Ouverture du Festival Millenium: Ash & Money

ash&money

Le mois d’avril se lance enfin, pour le plus grand plaisir des cinéphiles qui pourront apprécier l’activité bouillonnante de Bruxelles dans le domaine. Mais s’il est facile de répondre à la question: « citez des réalisateurs de films connus », peu pourrait faire de même avec des réalisateurs de documentaires. Et pourtant, ce genre de réalisation apporte une vision sur notre monde et permet d’informer, de toucher et d’influencer le public pour qu’il passe de la passivité à l’activité (au moins intellectuelle). Les différents organisateurs du festival Millenium ont insisté sur ce point lors de la soirée d’ouverture, ce 3 avril. Avec quelques blagues sur l’ex-URSS. Quoi de mieux pour lancer le documentaire estonien Ash & Money?

Réalisé en trois ans par Tiit Ojasoo, il s’agit du premier documentaire de cet homme de théâtre. Un théâtre (le NO99) et sa troupe qui vont créer une initiative très particulière lors des élections estoniennes, en créant un mouvement pseudo-politique: « Unified Estonia ». En utilisant toutes les techniques de propagande (de communication, pardon), la troupe va pointer du doigt les politiciens corrompus et leurs partis populistes, mais aussi des voisins effrayants comme Russie Unie. Avec humour, mais surtout avec énormément de réflexion sur la politique et les campagnes électorales. Au point de faire croire au pays entier que le mouvement existe réellement, au point de manipuler facilement les journalistes et les ministres. Au point de remplir une salle de concert gigantesque lors d’une conférence de parti surréaliste. Mais Estonie Unie existe-il? Comme expérience sociale ou comme vrai message politique?

Cette interrogation demeure tout le long des trois années de campagne mais également tout le long du documentaire. Le faux-super-parti Estonie Unie montre à quel point il est facile d’attirer des votes et de manipuler les masses.

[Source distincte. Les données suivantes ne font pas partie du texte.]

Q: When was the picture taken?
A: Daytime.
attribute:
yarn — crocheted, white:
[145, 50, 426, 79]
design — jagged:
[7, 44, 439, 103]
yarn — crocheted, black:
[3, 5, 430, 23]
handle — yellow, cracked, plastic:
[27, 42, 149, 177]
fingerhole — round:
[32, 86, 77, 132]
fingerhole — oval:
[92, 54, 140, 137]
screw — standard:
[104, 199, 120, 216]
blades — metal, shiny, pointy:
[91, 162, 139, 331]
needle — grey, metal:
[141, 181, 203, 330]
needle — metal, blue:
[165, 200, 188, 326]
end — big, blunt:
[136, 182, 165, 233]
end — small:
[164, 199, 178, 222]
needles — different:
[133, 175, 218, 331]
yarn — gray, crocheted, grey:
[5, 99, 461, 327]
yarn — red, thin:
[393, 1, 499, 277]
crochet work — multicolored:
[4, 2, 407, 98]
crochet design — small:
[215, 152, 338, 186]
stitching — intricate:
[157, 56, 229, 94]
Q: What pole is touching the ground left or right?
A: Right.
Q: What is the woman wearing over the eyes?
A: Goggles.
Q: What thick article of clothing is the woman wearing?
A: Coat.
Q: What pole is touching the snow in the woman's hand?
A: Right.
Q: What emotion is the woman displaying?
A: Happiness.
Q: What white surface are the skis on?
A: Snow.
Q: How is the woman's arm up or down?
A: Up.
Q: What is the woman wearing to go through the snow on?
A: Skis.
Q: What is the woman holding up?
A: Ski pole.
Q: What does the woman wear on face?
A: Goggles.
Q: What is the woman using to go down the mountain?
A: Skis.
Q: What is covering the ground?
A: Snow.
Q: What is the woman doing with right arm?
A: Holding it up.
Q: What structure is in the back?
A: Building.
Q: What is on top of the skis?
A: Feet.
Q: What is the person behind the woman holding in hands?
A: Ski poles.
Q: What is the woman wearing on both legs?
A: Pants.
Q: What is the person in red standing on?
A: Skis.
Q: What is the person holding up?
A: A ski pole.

Via des techniques que l’on retrouve presque quotidiennement en Belgique… Quel a été l’impact de l’action du théâtre NO99? Une remise en question de la société estonienne, de certains politiciens qui croient encore au changement et à la démocratie, et surtout une disparition des voix populistes rendues ridicules. Un magnifique exemple à suivre chez nous, donc.

Au final, sans que personne ne s’en soit douté, Estonie Unie a surtout pointé du doigt les errances des électeurs. Avec un renvoi assez cinglant sur la salle du Bozar, qui résonne de rires et d’applaudissements nourris, alors que Bart de Wever et Paul Magnette s’affrontaient à Tour et Taxis.